Een van de onderwerpen betreffende de eenduidigheid is de tijdbesteding van de wijkagent. De politie heeft als norm gesteld
dat hij 80 procent van zijn tijd in of voor zijn wijk werkzaam moet zijn. Het is evident dat de effectiviteit van de wijkagent
in belangrijke mate bepaald wordt door zijn beschikbaarheid voor de wijk, zowel in termen van zichtbaarheid op straat als
in (regisserend) overleg met wijkbewoners en instanties over veiligheids- en leefbaarheidproblemen in de wijk. Ik maak mij
sterk voor een maximale inzet van de wijkagent en onderschrijf daarom de norm van 80 procent. In het rapport worden suggesties
gedaan om de inzet van de wijkagent te verhogen.

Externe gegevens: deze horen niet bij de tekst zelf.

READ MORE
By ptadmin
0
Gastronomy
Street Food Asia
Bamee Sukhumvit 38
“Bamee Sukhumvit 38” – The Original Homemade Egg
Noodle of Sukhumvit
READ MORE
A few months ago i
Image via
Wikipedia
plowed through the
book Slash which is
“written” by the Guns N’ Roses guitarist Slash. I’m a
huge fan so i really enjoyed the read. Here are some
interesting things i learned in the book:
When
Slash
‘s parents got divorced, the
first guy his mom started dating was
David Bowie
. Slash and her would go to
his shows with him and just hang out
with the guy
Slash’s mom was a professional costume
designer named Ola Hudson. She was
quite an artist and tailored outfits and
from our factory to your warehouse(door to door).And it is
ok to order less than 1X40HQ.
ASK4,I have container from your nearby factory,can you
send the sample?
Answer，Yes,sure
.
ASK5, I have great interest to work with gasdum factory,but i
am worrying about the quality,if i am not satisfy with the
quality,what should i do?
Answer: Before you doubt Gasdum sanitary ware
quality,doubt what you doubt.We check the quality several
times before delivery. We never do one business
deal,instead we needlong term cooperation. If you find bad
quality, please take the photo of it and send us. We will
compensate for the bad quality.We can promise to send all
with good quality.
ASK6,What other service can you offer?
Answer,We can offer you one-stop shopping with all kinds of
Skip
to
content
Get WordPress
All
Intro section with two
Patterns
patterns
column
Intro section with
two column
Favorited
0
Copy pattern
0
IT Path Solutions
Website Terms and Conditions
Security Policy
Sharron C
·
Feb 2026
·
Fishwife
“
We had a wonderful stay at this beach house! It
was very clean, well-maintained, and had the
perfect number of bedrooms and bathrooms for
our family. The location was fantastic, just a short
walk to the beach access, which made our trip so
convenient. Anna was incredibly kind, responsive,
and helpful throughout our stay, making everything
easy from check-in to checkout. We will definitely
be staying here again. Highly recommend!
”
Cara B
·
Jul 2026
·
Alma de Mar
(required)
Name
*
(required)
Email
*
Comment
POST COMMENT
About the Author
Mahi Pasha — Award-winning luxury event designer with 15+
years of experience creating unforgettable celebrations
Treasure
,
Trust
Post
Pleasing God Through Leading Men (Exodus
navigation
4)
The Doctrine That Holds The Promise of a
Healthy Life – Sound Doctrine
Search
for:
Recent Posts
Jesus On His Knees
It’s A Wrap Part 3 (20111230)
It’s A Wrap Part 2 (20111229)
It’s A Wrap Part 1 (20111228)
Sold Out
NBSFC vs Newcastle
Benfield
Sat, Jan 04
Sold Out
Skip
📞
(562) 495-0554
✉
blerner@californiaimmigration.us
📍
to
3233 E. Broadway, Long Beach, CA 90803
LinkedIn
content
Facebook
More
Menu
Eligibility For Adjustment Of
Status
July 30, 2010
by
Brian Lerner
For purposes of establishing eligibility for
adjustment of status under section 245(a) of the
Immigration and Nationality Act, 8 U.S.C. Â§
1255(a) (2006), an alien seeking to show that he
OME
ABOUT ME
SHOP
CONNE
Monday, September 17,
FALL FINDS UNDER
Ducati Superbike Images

Een daarvan is dat de wijkagent minder wordt ingezet voor de noodhulp. Onder de kanttekening dat de inzet van de wijkagent
voor meldingen in zijn wijk zeer functioneel kan zijn, wijs ik u op het IOOV rapport «Doorschakelen» over de inrichting van
de noodhulp dat ik u op 20 januari 2010 zond (nr. 2009-0000642080). De inspectie pleit voor een meer uniform kader voor de
noodhulp en het stellen van kwaliteitseisen. Ook blijkt uit het rapport dat de politie nog weinig gebruik maakt van eenmenssurveillance,
er zijn daarom kansen om de noodhulp slimmer te organiseren. Door de val van het kabinet is het rapport nog niet met uw Kamer
besproken. De politie is inmiddels een versterkingsprogramma noodhulp gestart.
Een belangrijk punt van aandacht in het rapport vormen de administratieve lasten. Uit het onderzoek blijkt dat de wijkagent
ongeveer 40 procent van zijn tijd kwijt is aan administratieve handelingen. Vooropgesteld dat administratieve lasten onontkoombaar
zijn in verband met informatieverwerking en vanuit het oogpunt van zorgvuldigheid, kan de conclusie worden getrokken dat het
aandeel administratieve lasten te hoog is. Dit punt heeft mijn aandacht.
Het Ministerie van Binnenlandse Zaken en Koninkrijksrelaties steunt diverse projecten die gericht zijn op reductie van administratieve
lasten. Ik wijs u op het project Frontoffice Backoffice in het korps Hollands Midden waar met behulp van operationele ondersteuners
de administratieve lasten van agenten en rechercheurs aanzienlijk verminderd worden tegen lagere kosten. Dit experiment wordt
eind dit jaar geëvalueerd. Nu al zijn er sterke aanwijzingen dat het succesvol is. De mogelijkheden om op bredere schaal operationele
ondersteuners in te zetten die de (wijk)agent ontlasten, worden onderzocht. Een ander voorbeeld is het Boetevolgsysteem waardoor
burgers zelf via internet hun boetegegevens kunnen raadplegen. Dit scheelt hun én de politie het nodige werk. Daarnaast is
de hoeveelheid regelgeving die door mijn en andere ministeries geproduceerd wordt onderwerp van onderzoek.
Het is mijn ambitie om met deze en andere initiatieven de hoeveelheid administratieve lasten voor de wijkagent flink te reduceren
waardoor hij meer tijd kan besteden aan zijn eigen cruciale taak in de samenleving.
Inmiddels heb ik het korpsbeheerdersberaad om commentaar gevraagd op het onderzoeksrapport. Dit commentaar wil ik graag meenemen
in een beleidsreactie. Daarom zal ik na de zomer nader inhoudelijk op het rapport reageren.